Beach, as he is unsurprisingly known, made the mistake of going online the morning of the final and figuring out what all the other players already calculated: that if he beat Nicol he would not only take possession of Ned Bigelow's silver platter for US Open champion but become the top-ranked player in the world. “I got quite nervous,” he said. The Yorkshireman with a dirty blond mullet and faraway stare was right to be cautious, since he had endured a shocking series of hospital-demanding misfortunes: salmonella poisoning in Portugal in September 1997; a car accident in December 1997 in which he broke his back twice and doctors said he would never play squash again; a freak accident in October 1998 when a go-cart derailed and crushed his foot; and torn ankle tendons at the 2002 World Open (aggravated at the 2003 Tournament of Champions) which required surgery. Even at the 2003 US Open he ended up disgorging the contents of his stomach before and after his first-round loss to Nicol.
But Beachill never got cynical or frustrated. He climbed back up the rankings, going from 10 a year ago to two,* and had never lost in the new McWil court, winning the Bermuda Open in March. Furthermore, understanding the need for patience and variance of pace against Nicol, he had some historic wins against him like in the 2001 British Open quarterfinals and the 2002 British national finals.
Suffering no mishaps all day, Beachill went out and demolished Nicol 11-6, 11-9, 11-9. In the first game, Nicol committed three errors, more than his previous two matches combined. Beachill galloped to a 7-2 lead, which was too much. In the second Nicol went up 3-0 but, his legs losing jump, began swatting at the ball.
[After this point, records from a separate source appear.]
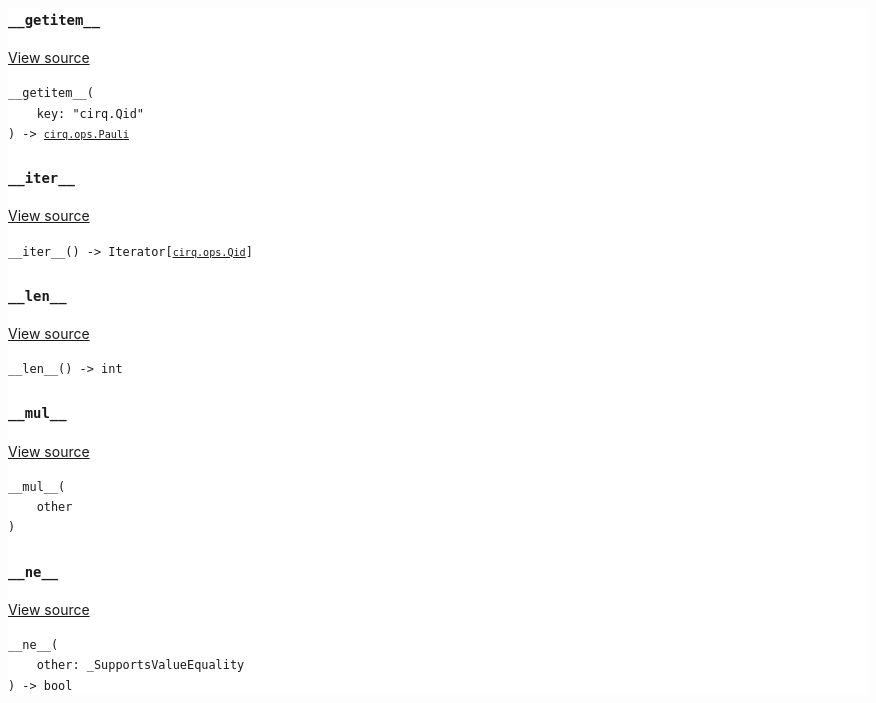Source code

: 


<h3 id="__getitem__"><code>__getitem__</code></h3>

<a target="_blank" href="https://github.com/quantumlib/cirq/tree/master/cirq/ops/pauli_string.py">View source</a>

<pre class="devsite-click-to-copy prettyprint lang-py tfo-signature-link">
<code>__getitem__(
    key: "cirq.Qid"
) -> <a href="../../cirq/ops/Pauli.md"><code>cirq.ops.Pauli</code></a>
</code></pre>




<h3 id="__iter__"><code>__iter__</code></h3>

<a target="_blank" href="https://github.com/quantumlib/cirq/tree/master/cirq/ops/pauli_string.py">View source</a>

<pre class="devsite-click-to-copy prettyprint lang-py tfo-signature-link">
<code>__iter__() -> Iterator[<a href="../../cirq/ops/Qid.md"><code>cirq.ops.Qid</code></a>]
</code></pre>




<h3 id="__len__"><code>__len__</code></h3>

<a target="_blank" href="https://github.com/quantumlib/cirq/tree/master/cirq/ops/pauli_string.py">View source</a>

<pre class="devsite-click-to-copy prettyprint lang-py tfo-signature-link">
<code>__len__() -> int
</code></pre>




<h3 id="__mul__"><code>__mul__</code></h3>

<a target="_blank" href="https://github.com/quantumlib/cirq/tree/master/cirq/ops/pauli_string.py">View source</a>

<pre class="devsite-click-to-copy prettyprint lang-py tfo-signature-link">
<code>__mul__(
    other
)
</code></pre>




<h3 id="__ne__"><code>__ne__</code></h3>

<a target="_blank" href="https://github.com/quantumlib/cirq/tree/master/cirq/value/value_equality.py">View source</a>

<pre class="devsite-click-to-copy prettyprint lang-py tfo-signature-link">
<code>__ne__(
    other: _SupportsValueEquality
) -> bool
</code></pre>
He tinned five times, including the last two points of the game. In the third, Beachill, lob-serving in his confident way, hopped to a 7-0 and 8-1 lead. Nicol showed his hickory heart and brought it back to 9-all before tossing a desperation lob out of court and literally into the Boston Symphony Orchestra's organ pipes. Beachill then broke a string on a let, so with a new ball and a new racquet, he attempted to take his match point and best-player-in-the-world status. He did, on a stroke call that disappointed the crowd and gave an anti-climatic gloss to his triumph.
You can't change the world, says the first United States Open champion, Henri Salaun. The latest champion, Lee Beachill, replies, yes, but you can change your luck.